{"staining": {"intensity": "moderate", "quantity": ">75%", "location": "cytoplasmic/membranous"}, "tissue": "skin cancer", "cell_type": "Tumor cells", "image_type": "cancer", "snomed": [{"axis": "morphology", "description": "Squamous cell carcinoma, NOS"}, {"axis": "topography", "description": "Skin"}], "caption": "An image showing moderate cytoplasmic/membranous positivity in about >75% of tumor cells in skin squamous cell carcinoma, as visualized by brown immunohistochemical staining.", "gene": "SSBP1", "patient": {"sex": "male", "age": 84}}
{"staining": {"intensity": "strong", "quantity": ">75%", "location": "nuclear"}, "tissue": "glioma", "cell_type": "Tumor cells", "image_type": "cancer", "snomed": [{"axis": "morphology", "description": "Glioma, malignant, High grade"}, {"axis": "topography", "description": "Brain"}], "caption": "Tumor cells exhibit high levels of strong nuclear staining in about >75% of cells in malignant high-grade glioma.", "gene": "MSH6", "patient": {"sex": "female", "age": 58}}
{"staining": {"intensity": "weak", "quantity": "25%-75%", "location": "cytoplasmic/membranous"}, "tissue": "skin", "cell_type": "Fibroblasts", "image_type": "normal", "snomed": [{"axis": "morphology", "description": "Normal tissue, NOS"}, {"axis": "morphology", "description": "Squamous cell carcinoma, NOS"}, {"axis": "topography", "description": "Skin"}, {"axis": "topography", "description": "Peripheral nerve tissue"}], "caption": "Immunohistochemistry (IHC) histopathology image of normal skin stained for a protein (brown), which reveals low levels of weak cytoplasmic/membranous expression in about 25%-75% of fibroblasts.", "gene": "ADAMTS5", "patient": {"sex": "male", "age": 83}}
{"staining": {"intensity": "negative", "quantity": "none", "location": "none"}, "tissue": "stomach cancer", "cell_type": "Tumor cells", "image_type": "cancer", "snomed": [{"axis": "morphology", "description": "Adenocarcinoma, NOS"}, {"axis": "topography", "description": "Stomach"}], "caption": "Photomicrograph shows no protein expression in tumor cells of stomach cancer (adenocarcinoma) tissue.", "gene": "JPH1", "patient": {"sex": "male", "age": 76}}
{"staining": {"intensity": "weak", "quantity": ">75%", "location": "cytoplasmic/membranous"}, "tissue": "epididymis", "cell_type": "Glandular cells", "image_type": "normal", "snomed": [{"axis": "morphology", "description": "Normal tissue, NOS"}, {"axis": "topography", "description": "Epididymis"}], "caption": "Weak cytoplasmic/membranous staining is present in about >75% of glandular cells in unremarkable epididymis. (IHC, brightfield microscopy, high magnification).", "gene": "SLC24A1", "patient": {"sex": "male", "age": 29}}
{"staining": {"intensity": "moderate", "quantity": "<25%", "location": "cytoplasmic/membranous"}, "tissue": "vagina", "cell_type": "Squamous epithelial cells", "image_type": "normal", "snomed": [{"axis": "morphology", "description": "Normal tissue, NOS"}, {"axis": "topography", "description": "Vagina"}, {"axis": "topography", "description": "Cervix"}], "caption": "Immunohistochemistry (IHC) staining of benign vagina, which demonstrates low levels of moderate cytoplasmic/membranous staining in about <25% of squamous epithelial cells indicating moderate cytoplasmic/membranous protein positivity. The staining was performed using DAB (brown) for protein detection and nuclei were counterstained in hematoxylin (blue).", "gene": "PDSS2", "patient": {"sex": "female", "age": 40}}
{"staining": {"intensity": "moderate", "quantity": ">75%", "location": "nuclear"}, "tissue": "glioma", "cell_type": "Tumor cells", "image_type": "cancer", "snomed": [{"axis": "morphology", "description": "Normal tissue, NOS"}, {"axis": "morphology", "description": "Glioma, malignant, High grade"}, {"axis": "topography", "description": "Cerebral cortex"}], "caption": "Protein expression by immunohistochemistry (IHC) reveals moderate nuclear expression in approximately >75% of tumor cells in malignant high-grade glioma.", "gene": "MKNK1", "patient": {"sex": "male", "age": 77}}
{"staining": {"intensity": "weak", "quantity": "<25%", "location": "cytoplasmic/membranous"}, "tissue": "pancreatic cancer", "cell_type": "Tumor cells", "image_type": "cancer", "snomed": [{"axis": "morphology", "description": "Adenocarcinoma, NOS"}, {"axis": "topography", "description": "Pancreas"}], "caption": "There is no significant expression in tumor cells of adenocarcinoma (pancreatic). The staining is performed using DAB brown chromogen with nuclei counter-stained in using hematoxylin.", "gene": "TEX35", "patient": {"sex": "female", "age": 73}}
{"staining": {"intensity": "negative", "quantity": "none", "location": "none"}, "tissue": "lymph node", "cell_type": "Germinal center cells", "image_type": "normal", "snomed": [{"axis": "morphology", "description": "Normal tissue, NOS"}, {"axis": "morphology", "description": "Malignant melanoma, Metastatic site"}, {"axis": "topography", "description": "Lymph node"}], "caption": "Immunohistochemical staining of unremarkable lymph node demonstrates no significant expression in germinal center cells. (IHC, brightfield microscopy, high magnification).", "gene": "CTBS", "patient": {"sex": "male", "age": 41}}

==============================

Every line of the data is to be printed again exactly.

{"staining": {"intensity": "moderate", "quantity": ">75%", "location": "cytoplasmic/membranous"}, "tissue": "skin cancer", "cell_type": "Tumor cells", "image_type": "cancer", "snomed": [{"axis": "morphology", "description": "Squamous cell carcinoma, NOS"}, {"axis": "topography", "description": "Skin"}], "caption": "An image showing moderate cytoplasmic/membranous positivity in about >75% of tumor cells in skin squamous cell carcinoma, as visualized by brown immunohistochemical staining.", "gene": "SSBP1", "patient": {"sex": "male", "age": 84}}
{"staining": {"intensity": "strong", "quantity": ">75%", "location": "nuclear"}, "tissue": "glioma", "cell_type": "Tumor cells", "image_type": "cancer", "snomed": [{"axis": "morphology", "description": "Glioma, malignant, High grade"}, {"axis": "topography", "description": "Brain"}], "caption": "Tumor cells exhibit high levels of strong nuclear staining in about >75% of cells in malignant high-grade glioma.", "gene": "MSH6", "patient": {"sex": "female", "age": 58}}
{"staining": {"intensity": "weak", "quantity": "25%-75%", "location": "cytoplasmic/membranous"}, "tissue": "skin", "cell_type": "Fibroblasts", "image_type": "normal", "snomed": [{"axis": "morphology", "description": "Normal tissue, NOS"}, {"axis": "morphology", "description": "Squamous cell carcinoma, NOS"}, {"axis": "topography", "description": "Skin"}, {"axis": "topography", "description": "Peripheral nerve tissue"}], "caption": "Immunohistochemistry (IHC) histopathology image of normal skin stained for a protein (brown), which reveals low levels of weak cytoplasmic/membranous expression in about 25%-75% of fibroblasts.", "gene": "ADAMTS5", "patient": {"sex": "male", "age": 83}}
{"staining": {"intensity": "negative", "quantity": "none", "location": "none"}, "tissue": "stomach cancer", "cell_type": "Tumor cells", "image_type": "cancer", "snomed": [{"axis": "morphology", "description": "Adenocarcinoma, NOS"}, {"axis": "topography", "description": "Stomach"}], "caption": "Photomicrograph shows no protein expression in tumor cells of stomach cancer (adenocarcinoma) tissue.", "gene": "JPH1", "patient": {"sex": "male", "age": 76}}
{"staining": {"intensity": "weak", "quantity": ">75%", "location": "cytoplasmic/membranous"}, "tissue": "epididymis", "cell_type": "Glandular cells", "image_type": "normal", "snomed": [{"axis": "morphology", "description": "Normal tissue, NOS"}, {"axis": "topography", "description": "Epididymis"}], "caption": "Weak cytoplasmic/membranous staining is present in about >75% of glandular cells in unremarkable epididymis. (IHC, brightfield microscopy, high magnification).", "gene": "SLC24A1", "patient": {"sex": "male", "age": 29}}
{"staining": {"intensity": "moderate", "quantity": "<25%", "location": "cytoplasmic/membranous"}, "tissue": "vagina", "cell_type": "Squamous epithelial cells", "image_type": "normal", "snomed": [{"axis": "morphology", "description": "Normal tissue, NOS"}, {"axis": "topography", "description": "Vagina"}, {"axis": "topography", "description": "Cervix"}], "caption": "Immunohistochemistry (IHC) staining of benign vagina, which demonstrates low levels of moderate cytoplasmic/membranous staining in about <25% of squamous epithelial cells indicating moderate cytoplasmic/membranous protein positivity. The staining was performed using DAB (brown) for protein detection and nuclei were counterstained in hematoxylin (blue).", "gene": "PDSS2", "patient": {"sex": "female", "age": 40}}
{"staining": {"intensity": "moderate", "quantity": ">75%", "location": "nuclear"}, "tissue": "glioma", "cell_type": "Tumor cells", "image_type": "cancer", "snomed": [{"axis": "morphology", "description": "Normal tissue, NOS"}, {"axis": "morphology", "description": "Glioma, malignant, High grade"}, {"axis": "topography", "description": "Cerebral cortex"}], "caption": "Protein expression by immunohistochemistry (IHC) reveals moderate nuclear expression in approximately >75% of tumor cells in malignant high-grade glioma.", "gene": "MKNK1", "patient": {"sex": "male", "age": 77}}
{"staining": {"intensity": "weak", "quantity": "<25%", "location": "cytoplasmic/membranous"}, "tissue": "pancreatic cancer", "cell_type": "Tumor cells", "image_type": "cancer", "snomed": [{"axis": "morphology", "description": "Adenocarcinoma, NOS"}, {"axis": "topography", "description": "Pancreas"}], "caption": "There is no significant expression in tumor cells of adenocarcinoma (pancreatic). The staining is performed using DAB brown chromogen with nuclei counter-stained in using hematoxylin.", "gene": "TEX35", "patient": {"sex": "female", "age": 73}}
{"staining": {"intensity": "negative", "quantity": "none", "location": "none"}, "tissue": "lymph node", "cell_type": "Germinal center cells", "image_type": "normal", "snomed": [{"axis": "morphology", "description": "Normal tissue, NOS"}, {"axis": "morphology", "description": "Malignant melanoma, Metastatic site"}, {"axis": "topography", "description": "Lymph node"}], "caption": "Immunohistochemical staining of unremarkable lymph node demonstrates no significant expression in germinal center cells. (IHC, brightfield microscopy, high magnification).", "gene": "CTBS", "patient": {"sex": "male", "age": 41}}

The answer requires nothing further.